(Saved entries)
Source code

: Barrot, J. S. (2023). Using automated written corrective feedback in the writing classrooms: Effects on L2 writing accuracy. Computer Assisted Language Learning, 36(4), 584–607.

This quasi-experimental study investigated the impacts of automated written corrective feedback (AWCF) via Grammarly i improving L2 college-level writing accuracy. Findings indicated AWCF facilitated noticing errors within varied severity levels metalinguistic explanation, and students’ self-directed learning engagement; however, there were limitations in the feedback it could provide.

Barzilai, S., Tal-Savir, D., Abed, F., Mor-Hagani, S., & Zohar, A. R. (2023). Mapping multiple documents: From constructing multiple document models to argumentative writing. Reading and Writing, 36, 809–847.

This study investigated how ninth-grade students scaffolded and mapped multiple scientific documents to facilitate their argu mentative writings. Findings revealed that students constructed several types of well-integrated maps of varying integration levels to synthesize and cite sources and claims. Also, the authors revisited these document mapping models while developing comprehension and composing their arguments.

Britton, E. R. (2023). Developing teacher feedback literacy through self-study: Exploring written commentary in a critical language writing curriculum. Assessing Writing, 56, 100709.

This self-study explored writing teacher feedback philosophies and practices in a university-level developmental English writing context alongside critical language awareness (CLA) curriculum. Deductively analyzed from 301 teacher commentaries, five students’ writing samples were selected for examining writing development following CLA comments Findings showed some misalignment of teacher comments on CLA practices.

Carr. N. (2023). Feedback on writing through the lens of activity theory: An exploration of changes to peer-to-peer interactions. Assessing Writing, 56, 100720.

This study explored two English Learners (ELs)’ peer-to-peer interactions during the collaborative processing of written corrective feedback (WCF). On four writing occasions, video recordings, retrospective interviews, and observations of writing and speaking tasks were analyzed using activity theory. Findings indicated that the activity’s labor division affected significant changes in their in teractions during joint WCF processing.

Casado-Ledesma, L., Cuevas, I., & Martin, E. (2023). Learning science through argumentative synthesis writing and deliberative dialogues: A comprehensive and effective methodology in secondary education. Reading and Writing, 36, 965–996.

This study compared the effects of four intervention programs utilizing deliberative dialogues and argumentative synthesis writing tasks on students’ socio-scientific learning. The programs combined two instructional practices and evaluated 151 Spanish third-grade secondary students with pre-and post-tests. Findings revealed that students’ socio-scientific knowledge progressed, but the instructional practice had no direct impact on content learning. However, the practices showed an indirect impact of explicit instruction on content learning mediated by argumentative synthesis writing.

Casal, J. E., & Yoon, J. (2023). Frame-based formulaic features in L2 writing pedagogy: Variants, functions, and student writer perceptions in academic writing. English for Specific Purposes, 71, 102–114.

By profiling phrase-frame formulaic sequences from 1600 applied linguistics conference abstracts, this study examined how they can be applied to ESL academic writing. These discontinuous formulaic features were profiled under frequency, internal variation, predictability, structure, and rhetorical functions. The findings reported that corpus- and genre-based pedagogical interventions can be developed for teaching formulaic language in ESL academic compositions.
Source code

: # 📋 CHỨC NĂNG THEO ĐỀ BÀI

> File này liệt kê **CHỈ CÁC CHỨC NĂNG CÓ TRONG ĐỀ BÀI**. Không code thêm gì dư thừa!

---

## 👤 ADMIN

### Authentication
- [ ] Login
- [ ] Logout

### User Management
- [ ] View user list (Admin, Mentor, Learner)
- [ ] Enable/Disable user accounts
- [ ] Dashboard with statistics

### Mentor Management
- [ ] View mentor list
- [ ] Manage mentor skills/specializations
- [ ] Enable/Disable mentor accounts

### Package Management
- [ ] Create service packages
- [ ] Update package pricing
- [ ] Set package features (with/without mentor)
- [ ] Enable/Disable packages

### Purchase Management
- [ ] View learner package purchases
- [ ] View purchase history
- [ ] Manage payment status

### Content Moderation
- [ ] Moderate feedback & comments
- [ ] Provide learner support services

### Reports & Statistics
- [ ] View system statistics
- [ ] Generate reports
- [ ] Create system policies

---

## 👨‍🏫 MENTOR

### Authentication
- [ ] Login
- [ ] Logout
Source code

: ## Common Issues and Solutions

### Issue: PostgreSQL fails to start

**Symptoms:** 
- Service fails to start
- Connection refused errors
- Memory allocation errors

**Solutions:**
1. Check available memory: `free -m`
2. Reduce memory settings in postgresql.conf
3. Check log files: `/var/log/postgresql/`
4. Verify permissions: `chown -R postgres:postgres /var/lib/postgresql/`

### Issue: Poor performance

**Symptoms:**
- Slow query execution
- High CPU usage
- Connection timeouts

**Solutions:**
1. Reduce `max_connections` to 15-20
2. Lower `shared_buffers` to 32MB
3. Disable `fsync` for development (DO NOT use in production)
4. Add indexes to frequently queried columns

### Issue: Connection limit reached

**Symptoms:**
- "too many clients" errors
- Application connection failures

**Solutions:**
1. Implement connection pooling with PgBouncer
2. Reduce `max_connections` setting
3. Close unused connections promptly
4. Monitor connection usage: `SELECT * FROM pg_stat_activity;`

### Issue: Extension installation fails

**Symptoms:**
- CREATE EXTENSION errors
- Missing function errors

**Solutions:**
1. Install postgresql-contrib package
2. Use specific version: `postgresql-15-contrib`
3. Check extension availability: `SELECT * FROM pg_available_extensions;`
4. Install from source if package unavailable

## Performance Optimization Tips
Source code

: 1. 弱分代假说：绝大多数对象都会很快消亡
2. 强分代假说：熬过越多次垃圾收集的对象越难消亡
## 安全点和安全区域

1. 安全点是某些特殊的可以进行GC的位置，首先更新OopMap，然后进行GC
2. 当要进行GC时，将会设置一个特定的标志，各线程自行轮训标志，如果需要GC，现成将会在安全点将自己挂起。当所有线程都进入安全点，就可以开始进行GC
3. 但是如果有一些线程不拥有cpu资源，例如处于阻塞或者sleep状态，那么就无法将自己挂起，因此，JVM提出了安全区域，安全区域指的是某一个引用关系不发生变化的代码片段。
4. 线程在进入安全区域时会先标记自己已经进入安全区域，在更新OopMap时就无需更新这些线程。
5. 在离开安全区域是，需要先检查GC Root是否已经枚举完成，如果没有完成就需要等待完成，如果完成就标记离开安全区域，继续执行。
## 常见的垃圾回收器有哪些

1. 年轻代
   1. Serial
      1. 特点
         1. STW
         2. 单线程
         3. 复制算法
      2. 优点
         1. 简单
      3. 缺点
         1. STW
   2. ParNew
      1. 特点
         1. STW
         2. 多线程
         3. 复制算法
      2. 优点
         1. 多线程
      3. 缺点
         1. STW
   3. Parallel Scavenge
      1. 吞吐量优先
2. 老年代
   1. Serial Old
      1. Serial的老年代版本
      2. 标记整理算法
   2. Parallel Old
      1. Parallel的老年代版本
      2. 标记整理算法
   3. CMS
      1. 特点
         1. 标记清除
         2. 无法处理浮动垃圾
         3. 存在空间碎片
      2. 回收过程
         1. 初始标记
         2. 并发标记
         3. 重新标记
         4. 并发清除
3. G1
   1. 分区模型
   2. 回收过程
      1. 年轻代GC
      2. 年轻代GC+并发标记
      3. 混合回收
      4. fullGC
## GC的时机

Task brief:
Collect each line of the records that contains the string "secondary". Case counts.

Your solution:
Casado-Ledesma, L., Cuevas, I., & Martin, E. (2023). Learning science through argumentative synthesis writing and deliberative dialogues: A comprehensive and effective methodology in secondary education. Reading and Writing, 36, 965–996.
This study compared the effects of four intervention programs utilizing deliberative dialogues and argumentative synthesis writing tasks on students’ socio-scientific learning. The programs combined two instructional practices and evaluated 151 Spanish third-grade secondary students with pre-and post-tests. Findings revealed that students’ socio-scientific knowledge progressed, but the instructional practice had no direct impact on content learning. However, the practices showed an indirect impact of explicit instruction on content learning mediated by argumentative synthesis writing.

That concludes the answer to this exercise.